Collection entries:
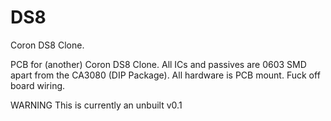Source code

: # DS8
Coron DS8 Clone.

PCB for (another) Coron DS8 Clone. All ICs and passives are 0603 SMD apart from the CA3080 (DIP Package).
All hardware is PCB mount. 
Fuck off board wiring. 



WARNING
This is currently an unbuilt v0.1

---

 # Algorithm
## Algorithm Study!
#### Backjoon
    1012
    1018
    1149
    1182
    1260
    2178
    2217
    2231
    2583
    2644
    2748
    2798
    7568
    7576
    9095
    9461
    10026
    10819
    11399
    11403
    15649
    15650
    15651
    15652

■ **TASK ITEM**:
Pick out each line of the listing that contains the word "Clone" and copy every such line in full.

■ **ANSWER TO THE PROBLEM**:
Coron DS8 Clone.
PCB for (another) Coron DS8 Clone. All ICs and passives are 0603 SMD apart from the CA3080 (DIP Package).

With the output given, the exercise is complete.